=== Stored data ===

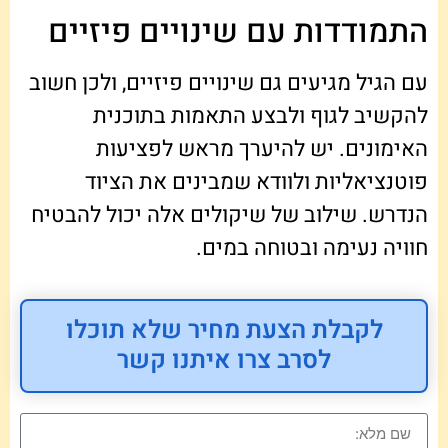
התמודדות עם שינויים פיזיים
עם הגיל מגיעים גם שינויים פיזיים, ולכן חשוב
להקשיב לגוף ולבצע התאמות בתוכנית
האימונים. יש להיערך מראש לפציעות
פוטנציאליות ולוודא שמבינים את הציוד
הנדרש. שילוב של שיקולים אלה יכול להבטיח
חוויה נעימה ובטוחה במים.
לקבלת הצעת מחיר שלא תוכלו
לסרב צרו איתנו קשר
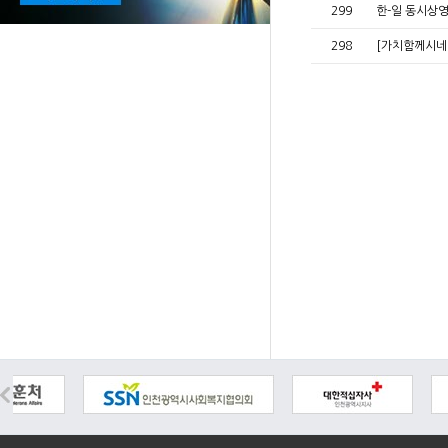
299
한-일 동시상
298
[가치함께시네마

=== Exercise objective ===
Pictures are to be excluded; the records themselves are to be reproduced exactly.

=== Written answer ===
התמודדות עם שינויים פיזיים
עם הגיל מגיעים גם שינויים פיזיים, ולכן חשוב
להקשיב לגוף ולבצע התאמות בתוכנית
האימונים. יש להיערך מראש לפציעות
פוטנציאליות ולוודא שמבינים את הציוד
הנדרש. שילוב של שיקולים אלה יכול להבטיח
חוויה נעימה ובטוחה במים.
לקבלת הצעת מחיר שלא תוכלו
לסרב צרו איתנו קשר
299
한-일 동시상
298
[가치함께시네마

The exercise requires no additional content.